5-903533
Messieurs, Mesdames,
La présente est en réponse à votre lettre du 7 décembre 1990 dans laquelle vous demandez notre position relativement à une politique de remboursement des dépenses reliées à l'utilisation d'automobiles que vous désirez proposer à vos représentants. Vous nous décrivez les faits suivants:
Faits
24(1)
24(1)
Questions
Vous nous demandez de:
7. vous autoriser à mettre la politique ci-dessus décrite de l'avant, en la confirmant juste et raisonnable;
8. vous confirmer que vos représentants pourront recevoir les remboursements versés conformément à cette politique sans obligation pour eux d'inclure le remboursement comme revenue et de réclamer les dépenses encourues en déduction.
Nos commentaires
Tel que mentionné au paragraphe 21 de la circulaire d'information 70-6R2 du 28 septembre 1990, le Ministère n'a pour politique d'émettre d'opinion sur des transactions envisagées par un contribuable sauf sous forme de décisions anticipées en matière d'impôt sur le revenu. Cependant, nous émettons les commentaires suivants qui sont d'ordre général et peuvent ne pas être appropriés à votre situation.
9. Une des conditions pour qu'une allocation reçue par un employé pour l'utilisation d'un véhicule à moteur soit jugée comme n'excédant pas un montant raisonnable, est que cette dernière soit calculée uniquement en fonction du nombre de kilomètres parcourus pendant l'année pour fins d'affaires (paragraphe 43 a) du bulletin d'interprétation IT-522).

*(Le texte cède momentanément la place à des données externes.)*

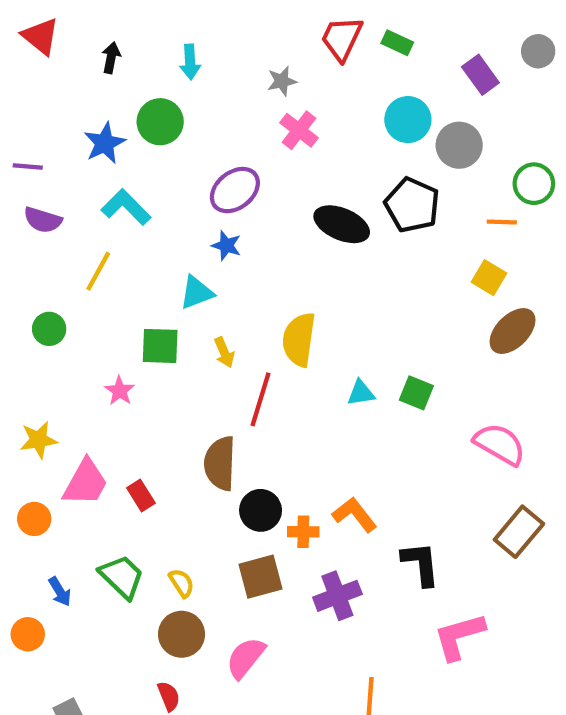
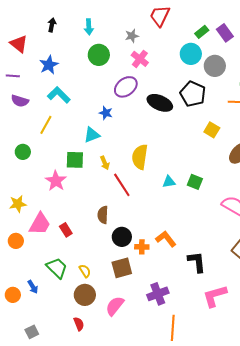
red triangle: (41, 36) -> (19, 44), moved
green rectangle: (397, 43) -> (202, 32), moved, turned -64
green circle: (160, 122) -> (99, 55), moved
purple ellipse: (235, 190) -> (126, 87), moved
yellow square: (489, 278) -> (212, 130), moved
pink star: (120, 391) -> (56, 181), size x1.5
red line: (261, 399) -> (122, 185), turned -50
brown semicircle: (220, 463) -> (103, 215), size x0.7
blue arrow: (60, 592) -> (33, 287), moved
purple cross: (337, 596) -> (158, 294), moved

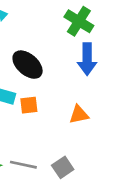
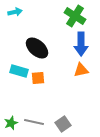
orange triangle: (79, 115) -> (81, 70), moved

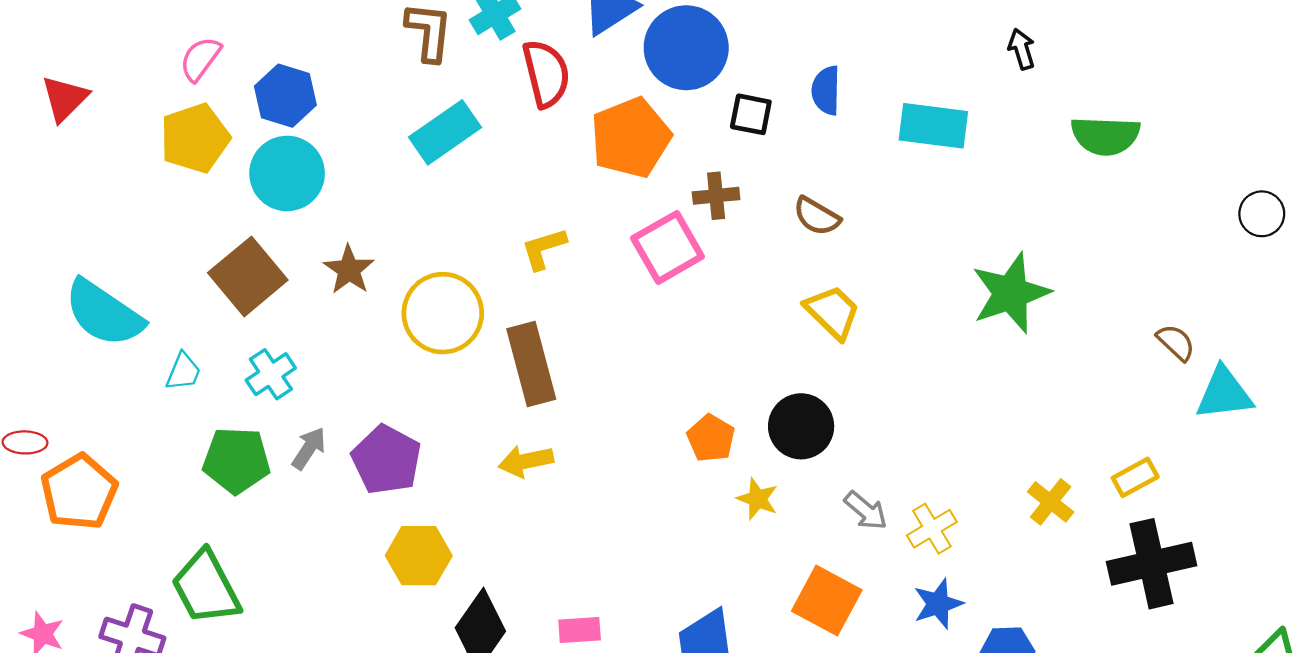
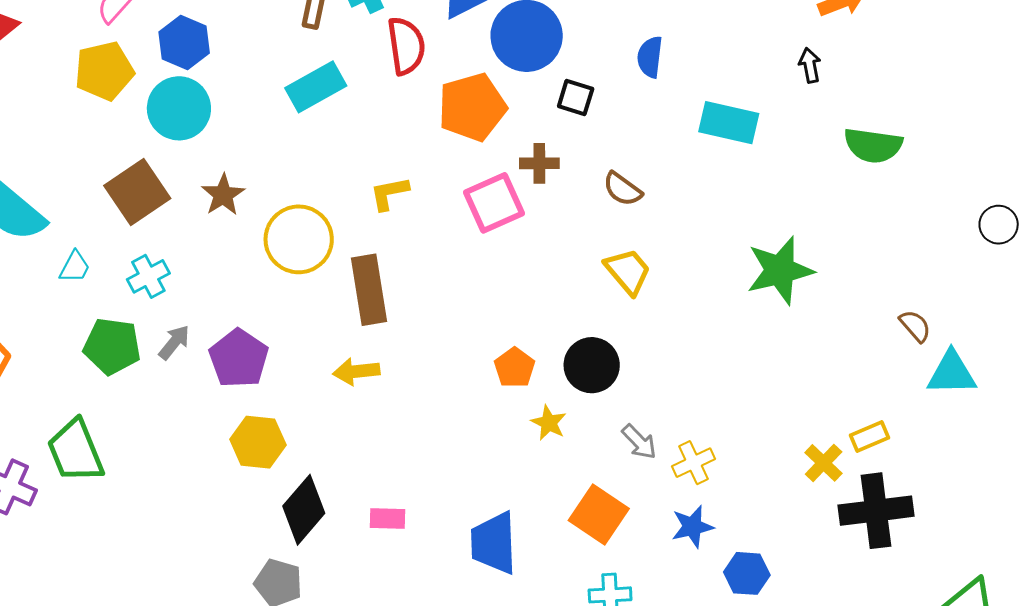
blue semicircle: (826, 90) -> (650, 57), moved
yellow cross: (1051, 502) -> (824, 463), moved

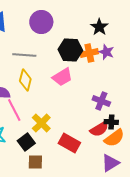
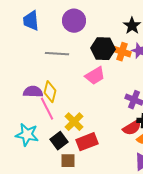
orange cross: (89, 53) -> (122, 52), turned 30
yellow diamond: (25, 80) -> (50, 92), moved
red rectangle: (69, 143) -> (87, 142), moved, turned -50

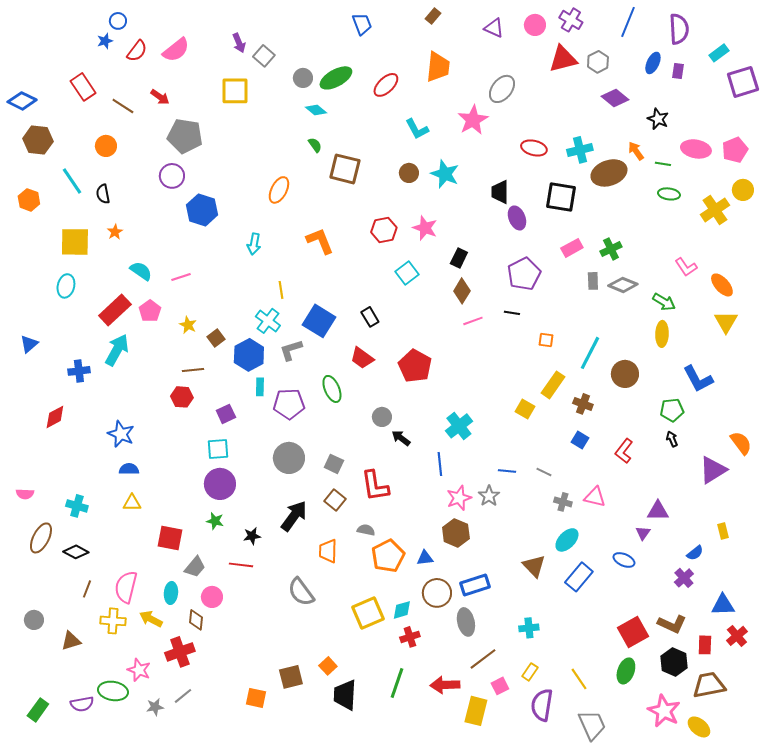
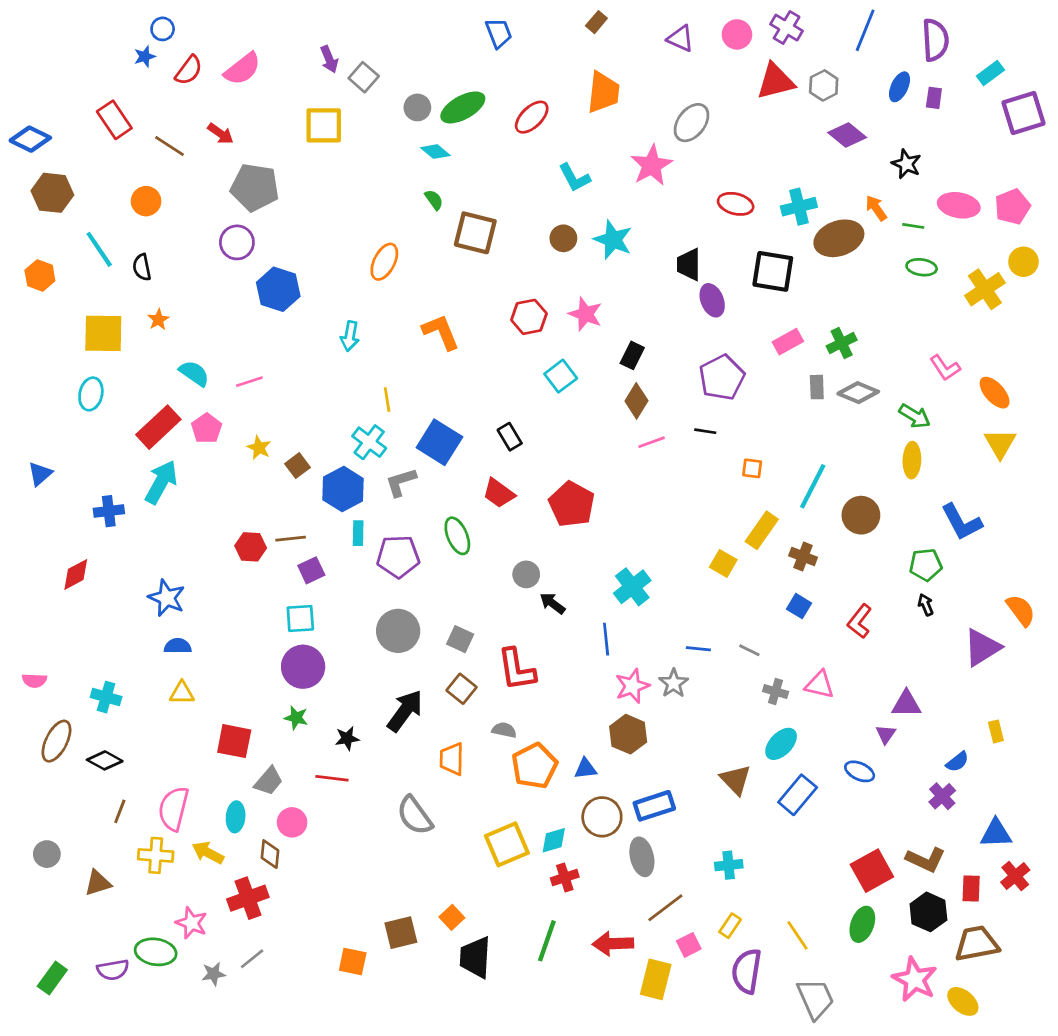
brown line: (193, 370) -> (291, 539), moved

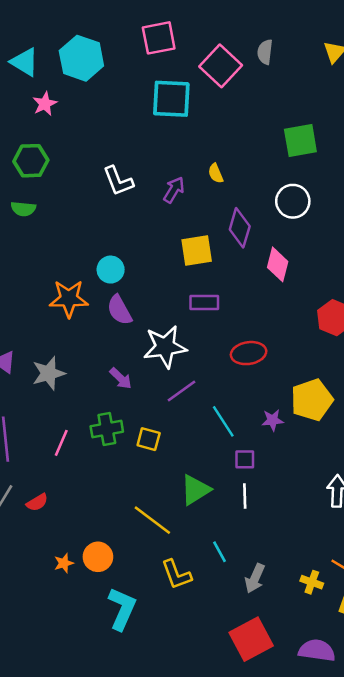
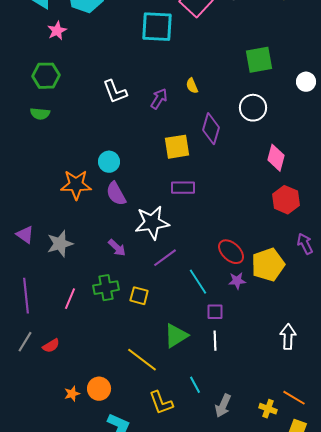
pink diamond: (278, 264) -> (276, 158), moved
red ellipse: (249, 353) -> (231, 252), moved, turned 52

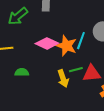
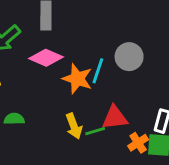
pink diamond: (47, 43) -> (46, 58), moved
green line: (76, 70) -> (95, 131), moved

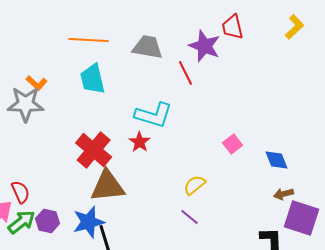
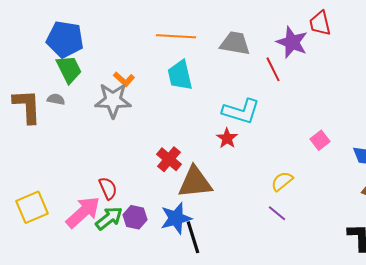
red cross: (94, 150) -> (169, 159), moved, size x0.7

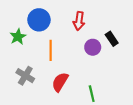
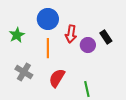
blue circle: (39, 20) -> (48, 19), moved
red arrow: (79, 21) -> (71, 34), moved

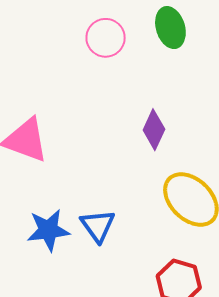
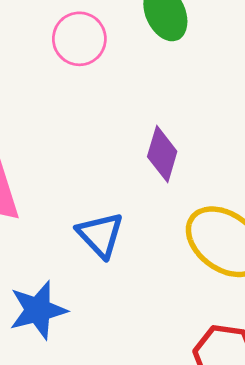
blue triangle: (98, 226) -> (100, 235), moved

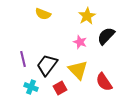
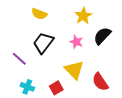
purple line: (23, 59) -> (19, 59), turned -35
black trapezoid: (47, 65) -> (43, 43), moved

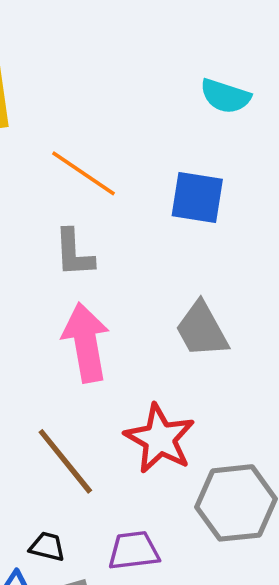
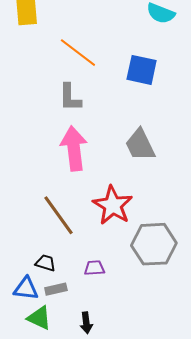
purple trapezoid: (134, 551) -> (94, 268), size x0.7

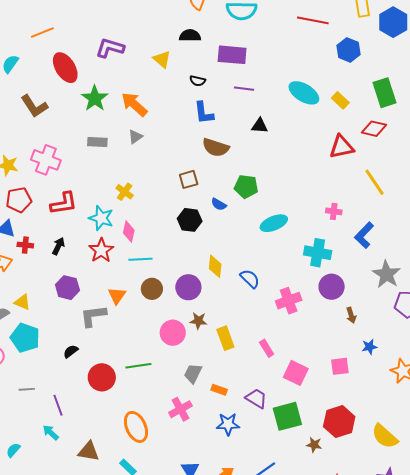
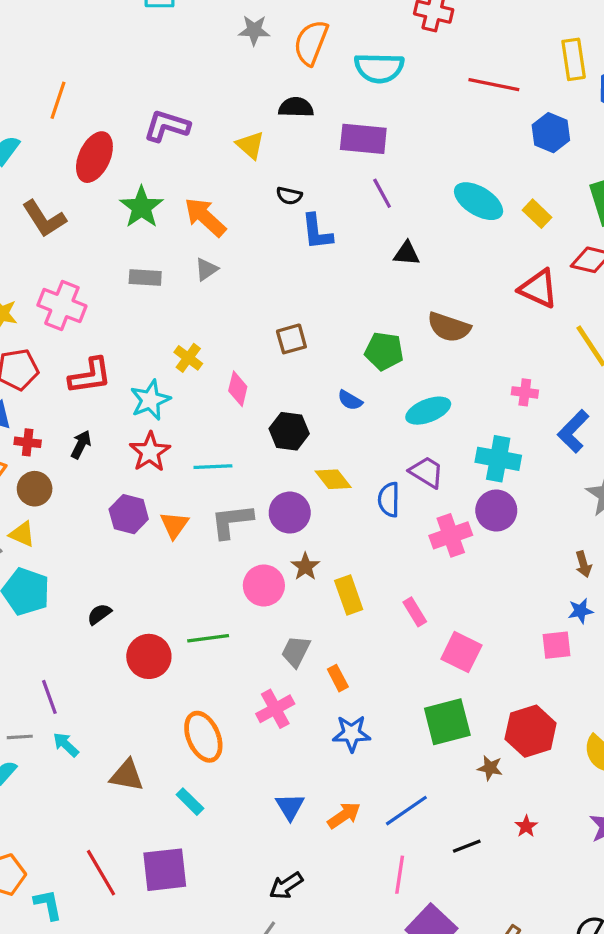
orange line: (42, 33) -> (58, 100), turned -50
red ellipse: (65, 68) -> (94, 157), turned 56
black semicircle: (198, 81) -> (289, 196), moved
purple line: (244, 89) -> (382, 193), turned 54
red triangle: (342, 147) -> (538, 289), turned 36
brown semicircle: (216, 148) -> (449, 327), moved
blue semicircle: (219, 204) -> (350, 400), moved
cyan star: (101, 218) -> (150, 400), turned 30
black hexagon: (190, 220) -> (289, 431), moved
pink diamond: (129, 232) -> (238, 389), moved
yellow diamond: (215, 266) -> (333, 479), turned -45
blue semicircle: (250, 279) -> (389, 500), turned -135
purple circle: (332, 287) -> (496, 510), moved
purple hexagon: (67, 288) -> (129, 514), moved
brown circle: (152, 289) -> (35, 489), moved
brown arrow: (351, 315) -> (583, 564), moved
gray L-shape: (93, 316) -> (232, 521), moved
brown star: (198, 321) -> (305, 567), turned 30
pink square: (340, 366) -> (557, 645), moved
gray line: (27, 389) -> (20, 737), moved
orange rectangle: (219, 390) -> (338, 678), turned 42
purple trapezoid: (256, 398) -> (427, 472), moved
purple line: (58, 405) -> (49, 697), moved

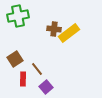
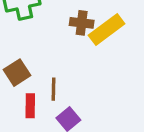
brown line: (37, 69) -> (53, 89), turned 40

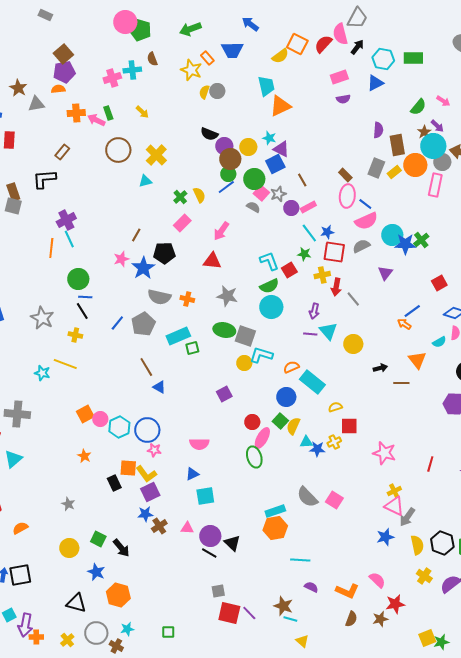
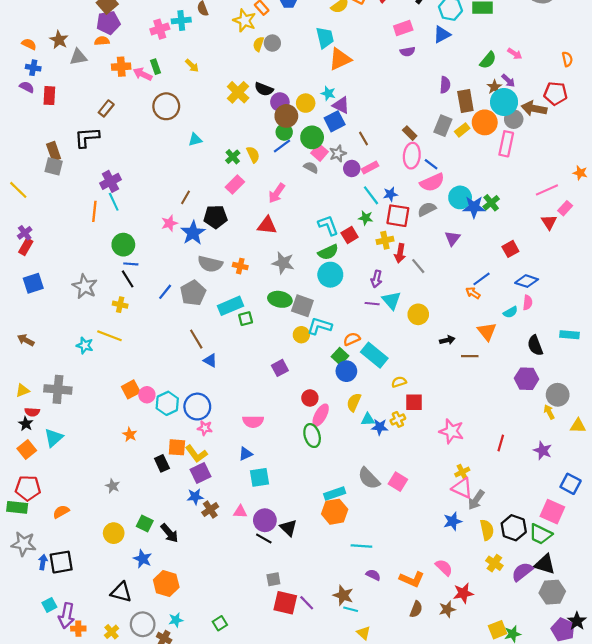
yellow cross: (156, 155) -> (238, 92), moved
green square: (280, 421) -> (340, 356), moved
green square: (168, 632) -> (220, 623), turned -32

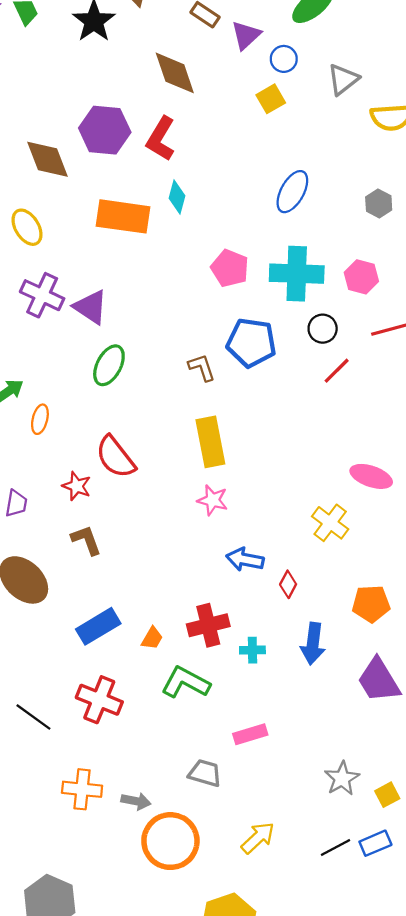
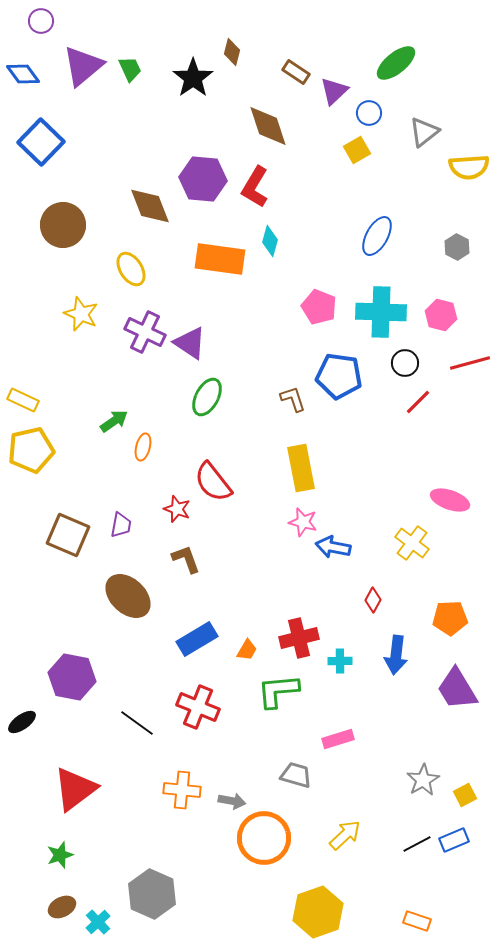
blue arrow: (245, 559) -> (333, 547), moved
green L-shape: (186, 682) -> (278, 691), turned -33

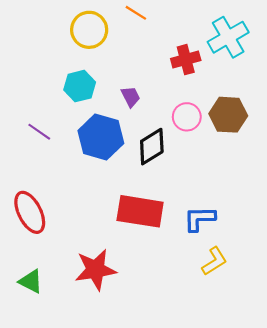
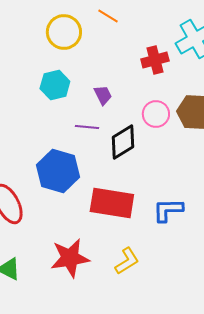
purple line: (39, 132) -> (87, 127), moved, turned -30
blue hexagon: (101, 137) -> (58, 171), moved
yellow L-shape: (214, 261) -> (127, 261), moved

10. La politique du ministère est d'accepter qu'une avance respecte la condition énoncée au paragraphe 9 ci-dessus si tous les facteurs énumérés au paragraphe 44 du bulletin d'interprétation IT-522 sont présents. Ceux-ci sont les suivants:
a) L'employeur et l'employé ont conclu un accord au début de l'année stipulant que l'employé recevra un montant convenu pour chaque kilomètre que ce dernier parcourt dans son véhicule dans le cadre de la charge ou de l'emploi ou en rapport avec celui-ci.
b) Il y a comptabilité de fin d'exercice, c'est-à-dire qu'à la fin de l'année (ou, lorsque l'employé cesse de travailler pendant l'année, au moment de la cessation de l'emploi) on compare le total des avances périodiques reçues au cours de l'année avec le résultat obtenu lorsque l'on multiplie le montant convenu au kilomètre par le nombre de kilomètres effectués par le véhicule pendant l'année en rapport avec une charge ou un emploi ou dans le cadre de celui-ci. Si le total des avances est supérieur au résultat obtenu, l'employé doit rembourser à l'employeur le montant de la différence et vice versa.
c) Le montant au kilomètre, le montant de chaque avance périodique et le nombre prévu de kilomètre par an sont raisonnables.
11. Nous sommes d'avis que le seul fait que l'employeur ne soit pas tenu de payer à l'employé l'excédent, s'il y a , du remboursement calculé à un taux prévu sur les avances effectuées au cors de l'année ne disqualifie pas en soit un mécanisme d'avances.
Ces commentaires sont basés sur la Loi de l'impôt sur le revenu telle qu'elle est présentement rédigée et ne tiennent pas compte des modifications qui lui sont proposées.
Tel qu'il est prévu au paragraphe 21 de la circulaire d'information 70-6R2 du 28 septembre 1990, la présente opinion ne constitue pas une décision anticipée et elle ne lie pas le ministère.
Espérant que ces commentaires vous seront utiles, veuillez agréer, Messieurs, Mesdames, l'expression de nos sentiments les meilleurs.
pour la directriceDivision des services bilingues et des industries d'exploitation des ressourcesDirection des décisions.